Target puts the squeeze on suppliers after inventories pile up

FILE PHOTO: Brian Cornell, CEO of Target Corp., speaks during a forum at the 2019 National Retail Foundation: Retails Big show in New York City

By Siddharth Cavale and Arriana McLymore

NEW YORK (Reuters) - Target Chief Executive Officer Brian Cornell pledged in a June blog post https://investors.target.com/news-releases/news-release-details/target-corporation-announces-updated-2022-plan-focused-inventory that the retailer would take necessary actions to adapt to a post-pandemic landscape, paring a record $15.1 billion in unsold merchandise.

Behind the scenes, Target's actions this summer include putting pressure on its vendors, asking them to pick up the tab for transporting goods and requiring some to retain more merchandise at their own warehouses, 11 Target vendors told Reuters. Six of the vendors said Target's recent moves drive up their expenses and squeeze their profit margins at a time when Target wants to free up cash in order to restock its stores as consumers gear up for back-to-school shopping. Specifically, Target told some vendors it will cease transporting some merchandise they manufacture in China, instead ordering the same goods from their U.S. warehouses, adding to vendors' costs, two vendors told Reuters. Two other vendors said that Target asked them to hold some inventories in their own warehouses, forwarding the goods to Target only on an as-needed basis. Carly McGinnis, president of Exploding Kittens, Inc, which makes card games in China sold at Target, said Target asked it to send its games directly to Target's distribution centers from its U.S. warehouses this summer. Because Target previously would pick up the games directly in China, the change adds to Exploding Kittens' transportation and storage costs, she said.

"We are having to hold back some orders" in China, she said. "We now have stock in China that Target does not need. So we are shifting that stuff to the United States and have to use our own freight," eating into margins, she said.

Target's moves could be an early harbinger of pain for some of the millions of small and mid-sized general-merchandise suppliers whose products sit on retail shelves. Inventories at general-merchandise stores rose 31.3% to reach $104.65 billion as of the end of April, the highest level since at least 2000, according to preliminary estimates from the U.S. Census Bureau.

A Target spokesperson said it "maintained open and transparent conversations with our vendor partners," but declined to comment on Exploding Kittens. Target also said in the June blog post that it would cancel orders, work with vendors to shorten lead times and ask them to help offset inflationary pressures.

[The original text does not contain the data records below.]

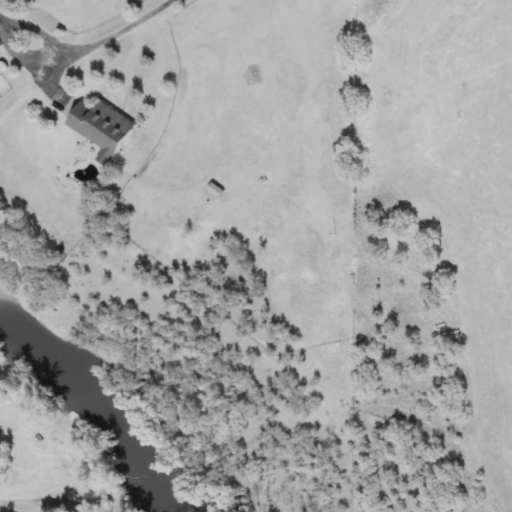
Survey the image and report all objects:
road: (87, 44)
building: (2, 71)
building: (2, 72)
building: (104, 129)
building: (104, 130)
crop: (178, 254)
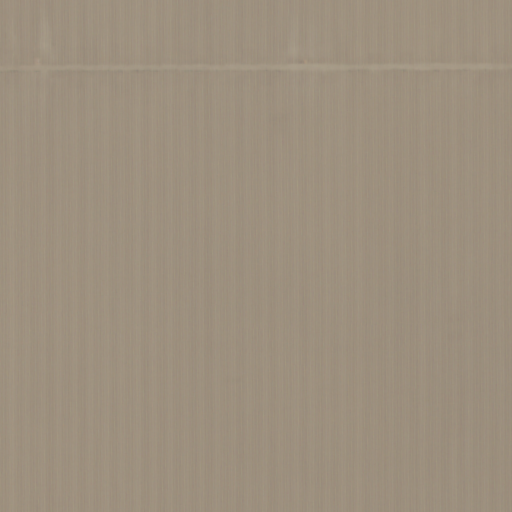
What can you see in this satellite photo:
crop: (256, 256)
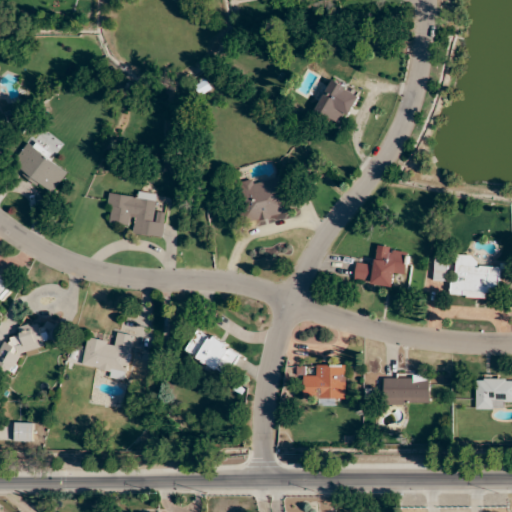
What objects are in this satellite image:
road: (279, 82)
building: (337, 101)
building: (40, 167)
building: (264, 200)
building: (138, 213)
building: (383, 267)
building: (440, 270)
building: (474, 277)
building: (3, 286)
road: (399, 334)
building: (22, 344)
building: (211, 352)
building: (109, 354)
building: (325, 384)
building: (406, 389)
road: (268, 390)
building: (492, 392)
building: (23, 431)
road: (256, 483)
road: (18, 500)
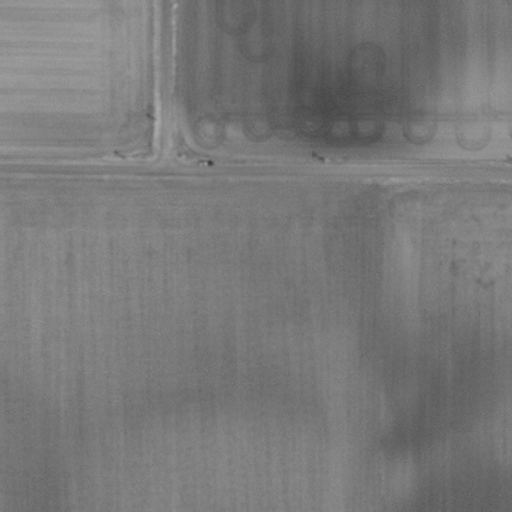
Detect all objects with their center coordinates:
road: (155, 86)
road: (256, 174)
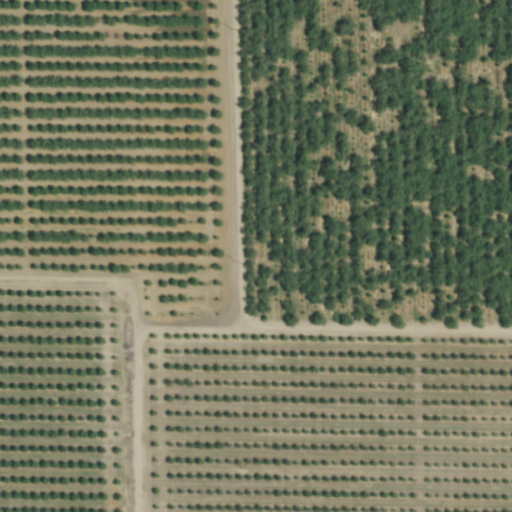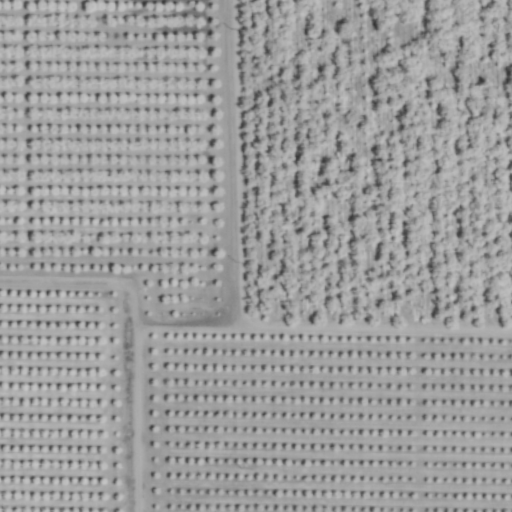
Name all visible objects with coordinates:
crop: (255, 255)
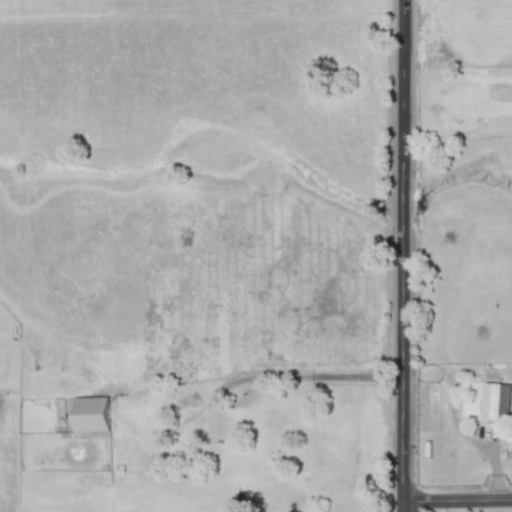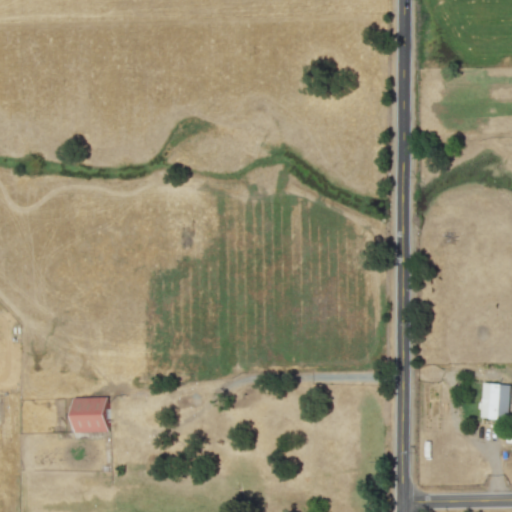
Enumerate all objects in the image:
road: (405, 256)
road: (270, 378)
building: (497, 400)
building: (92, 414)
road: (458, 501)
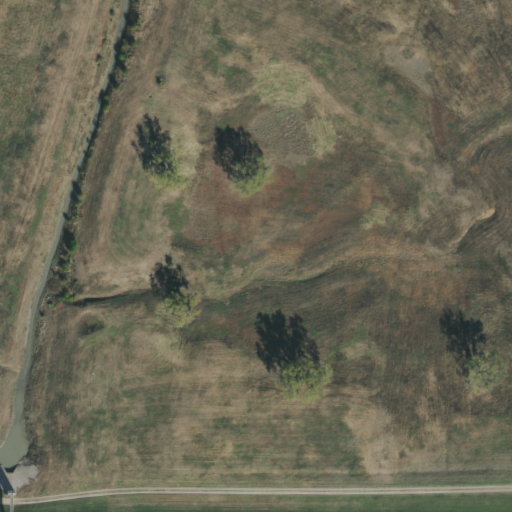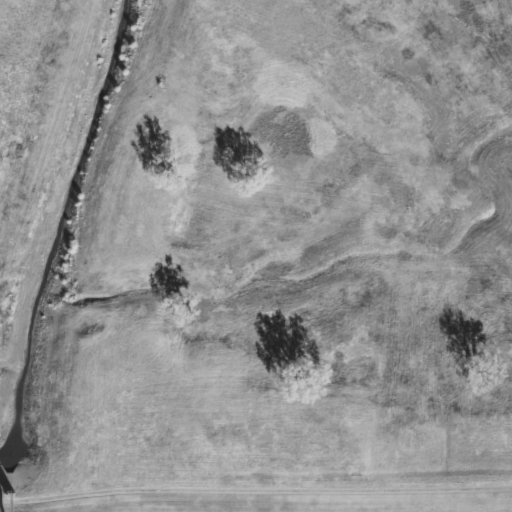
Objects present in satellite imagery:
park: (256, 256)
road: (255, 489)
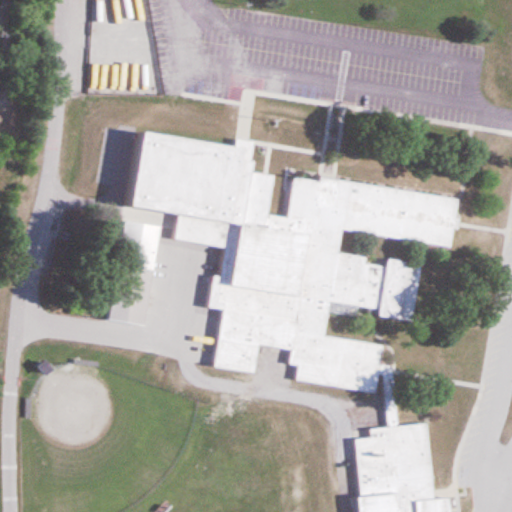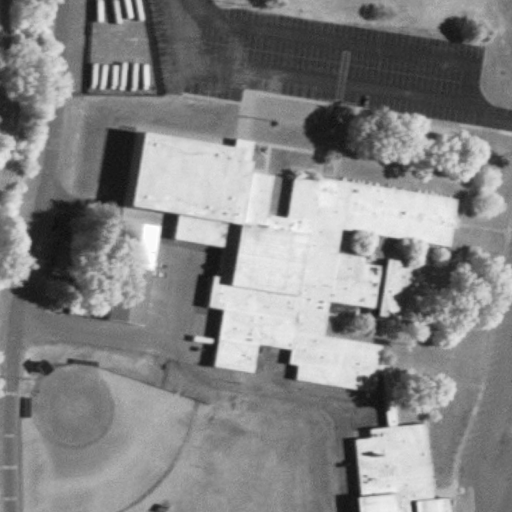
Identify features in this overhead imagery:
road: (351, 49)
road: (338, 85)
road: (31, 92)
road: (28, 255)
building: (132, 273)
road: (201, 288)
building: (332, 310)
road: (102, 333)
road: (500, 404)
park: (103, 442)
road: (501, 464)
road: (484, 493)
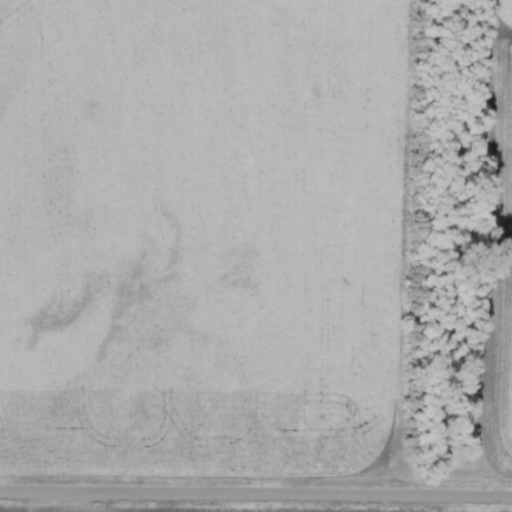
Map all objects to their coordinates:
road: (255, 493)
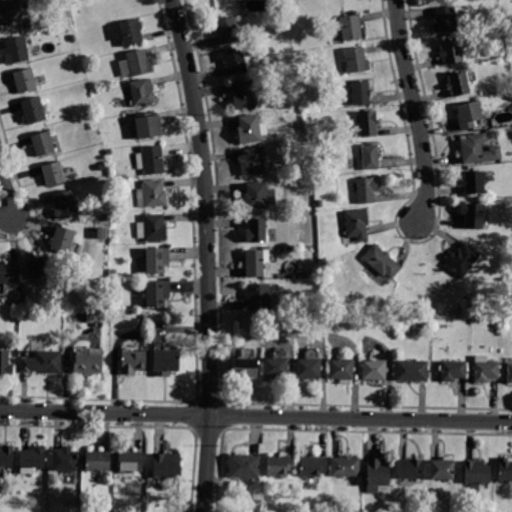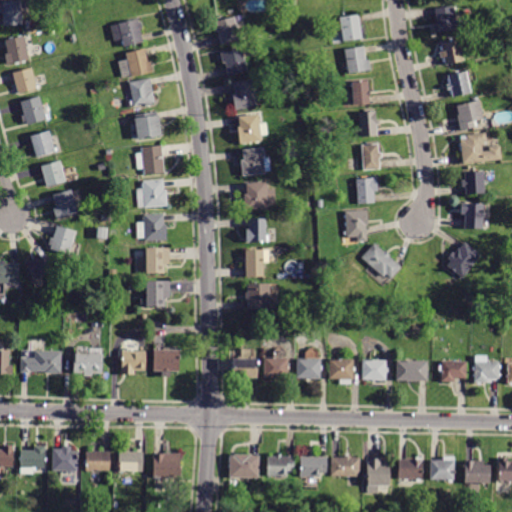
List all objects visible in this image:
building: (291, 3)
building: (280, 7)
building: (10, 12)
building: (12, 13)
building: (444, 18)
building: (445, 20)
building: (28, 25)
building: (350, 26)
building: (502, 26)
building: (351, 28)
building: (227, 29)
building: (227, 30)
building: (127, 31)
building: (128, 32)
building: (15, 49)
building: (16, 50)
building: (451, 51)
building: (452, 52)
building: (356, 59)
building: (356, 60)
building: (234, 61)
building: (134, 62)
building: (234, 63)
building: (136, 65)
building: (24, 79)
building: (24, 80)
building: (458, 83)
building: (458, 84)
building: (141, 91)
building: (141, 92)
building: (359, 92)
building: (361, 93)
building: (243, 94)
building: (245, 96)
building: (31, 109)
building: (33, 111)
road: (416, 113)
building: (468, 113)
building: (468, 114)
building: (366, 123)
building: (368, 124)
building: (146, 126)
building: (146, 128)
building: (248, 128)
building: (251, 128)
building: (42, 142)
building: (42, 144)
building: (476, 148)
building: (478, 149)
building: (369, 156)
building: (370, 156)
building: (150, 158)
building: (150, 160)
building: (252, 160)
building: (255, 161)
building: (52, 172)
building: (53, 173)
building: (473, 181)
building: (474, 182)
building: (365, 189)
building: (366, 190)
building: (151, 193)
building: (151, 194)
road: (5, 195)
building: (258, 195)
building: (259, 195)
building: (63, 203)
building: (320, 203)
building: (64, 204)
building: (472, 214)
building: (473, 215)
building: (355, 224)
building: (356, 224)
building: (151, 227)
building: (152, 228)
building: (255, 229)
building: (256, 231)
building: (101, 233)
building: (508, 235)
building: (62, 238)
building: (63, 240)
road: (206, 254)
building: (155, 259)
building: (156, 259)
building: (461, 259)
building: (380, 260)
building: (381, 260)
building: (463, 260)
building: (255, 261)
building: (256, 262)
building: (39, 265)
building: (39, 267)
building: (8, 271)
building: (9, 272)
building: (314, 272)
building: (156, 292)
building: (156, 292)
building: (261, 295)
building: (258, 296)
building: (510, 305)
building: (142, 316)
building: (4, 360)
building: (165, 360)
building: (42, 361)
building: (88, 361)
building: (132, 361)
building: (132, 361)
building: (165, 361)
building: (5, 362)
building: (42, 362)
building: (89, 362)
building: (244, 363)
building: (274, 366)
building: (276, 367)
building: (307, 367)
building: (245, 368)
building: (309, 368)
building: (340, 368)
building: (373, 369)
building: (375, 369)
building: (411, 369)
building: (452, 369)
building: (485, 369)
building: (342, 370)
building: (412, 370)
building: (454, 370)
building: (485, 370)
building: (509, 372)
building: (510, 373)
road: (255, 417)
building: (6, 455)
building: (6, 456)
building: (64, 458)
building: (32, 459)
building: (33, 459)
building: (64, 459)
building: (97, 460)
building: (130, 460)
building: (97, 461)
building: (130, 461)
building: (165, 464)
building: (167, 465)
building: (243, 465)
building: (279, 465)
building: (280, 465)
building: (312, 465)
building: (345, 465)
building: (244, 466)
building: (312, 466)
building: (346, 466)
building: (409, 467)
building: (410, 468)
building: (441, 468)
building: (443, 468)
building: (504, 469)
building: (505, 470)
building: (476, 471)
building: (477, 472)
building: (377, 474)
building: (377, 475)
building: (140, 484)
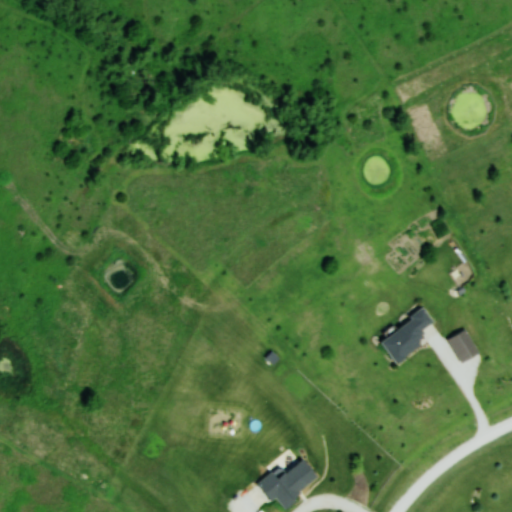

To be sure, Target secures merchandise from thousands of suppliers, analysts say. The 11 who spoke with Reuters sell everything from food, to children's clothing and toys, although they represent a small sample.

(GRAPHIC: U.S retail inventory surge tracks rise in consumer goods prices - https://fingfx.thomsonreuters.com/gfx/mkt/mypmnlbmqvr/Target%20graphic.PNG)

Rival Walmart in August will begin to charge some of its suppliers new fuel and pickup fees to transport goods to its warehouses and stores, according to a memo seen by Reuters.

Walmart also recently asked one vendor to hold unsold inventories in its own spaces, the vendor told Reuters. It told another that it would curtail the amount of its merchandise that Walmart picks up in China and brings to the United States, the vendor said.

Walmart declined to discuss the details of its supplier agreements. In May, Walmart said it was sitting on more than $61 billion of merchandise, one-fifth of which are discretionary goods that its U.S. CEO said in June it wishes it never had. Isaac Larian, chief executive of Los-Angeles-based toy maker MGA Entertainment, which sells to Target and Walmart, said its major retail customers have reduced the shipments they pick up in China. He said the change in orders, coupled with spiking costs of raw materials and fuel, have increased the cost of producing products by as much as 23% for baby and teenage dolls, for instance.

Pete Maldonado, chief executive of beef jerky maker Chomps, said Target asked his firm to cut back on its products, to focus on top performers such as its 'Original Beef' jerky.

"They are definitely more selective than years prior," Maldonado said.